• [YOUR ASSIGNMENT] Nothing but the lines holding the string "below" should appear in the answer. Copy them from the entries.

• [ENTRIES SUPPLIED]
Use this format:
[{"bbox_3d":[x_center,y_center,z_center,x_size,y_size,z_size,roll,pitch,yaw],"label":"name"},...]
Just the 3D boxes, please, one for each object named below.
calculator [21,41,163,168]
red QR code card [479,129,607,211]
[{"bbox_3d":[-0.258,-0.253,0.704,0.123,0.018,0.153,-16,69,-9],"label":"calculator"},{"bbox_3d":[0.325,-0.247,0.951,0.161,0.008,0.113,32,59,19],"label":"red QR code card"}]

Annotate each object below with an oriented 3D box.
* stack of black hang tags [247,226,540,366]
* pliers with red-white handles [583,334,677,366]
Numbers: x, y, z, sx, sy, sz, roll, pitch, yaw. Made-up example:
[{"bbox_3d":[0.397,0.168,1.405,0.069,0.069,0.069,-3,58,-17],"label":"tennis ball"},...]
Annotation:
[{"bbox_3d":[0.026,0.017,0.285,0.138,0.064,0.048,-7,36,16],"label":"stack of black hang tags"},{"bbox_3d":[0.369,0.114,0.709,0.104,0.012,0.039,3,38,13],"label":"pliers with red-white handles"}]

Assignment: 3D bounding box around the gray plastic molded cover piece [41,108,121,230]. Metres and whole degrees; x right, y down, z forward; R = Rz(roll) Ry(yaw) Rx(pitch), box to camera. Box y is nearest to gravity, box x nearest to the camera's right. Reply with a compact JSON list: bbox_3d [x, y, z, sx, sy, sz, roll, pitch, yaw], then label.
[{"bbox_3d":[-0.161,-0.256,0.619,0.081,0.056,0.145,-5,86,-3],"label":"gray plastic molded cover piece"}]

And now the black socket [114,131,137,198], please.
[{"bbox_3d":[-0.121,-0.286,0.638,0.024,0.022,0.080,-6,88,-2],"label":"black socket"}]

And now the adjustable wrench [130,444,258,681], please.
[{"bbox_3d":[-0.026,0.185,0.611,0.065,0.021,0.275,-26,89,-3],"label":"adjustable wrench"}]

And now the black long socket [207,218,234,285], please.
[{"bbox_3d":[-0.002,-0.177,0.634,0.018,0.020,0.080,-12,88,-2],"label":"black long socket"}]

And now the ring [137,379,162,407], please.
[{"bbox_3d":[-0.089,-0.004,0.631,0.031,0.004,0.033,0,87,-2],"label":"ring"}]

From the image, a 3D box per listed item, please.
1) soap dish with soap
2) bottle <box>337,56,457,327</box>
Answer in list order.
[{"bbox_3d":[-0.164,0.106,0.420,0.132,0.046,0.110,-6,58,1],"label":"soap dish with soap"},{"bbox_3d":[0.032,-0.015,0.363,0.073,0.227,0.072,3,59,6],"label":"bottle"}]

• [ANSWER BOX]
Just the 3D boxes, please, one for each object named below.
Annotate each object below with an oriented 3D box.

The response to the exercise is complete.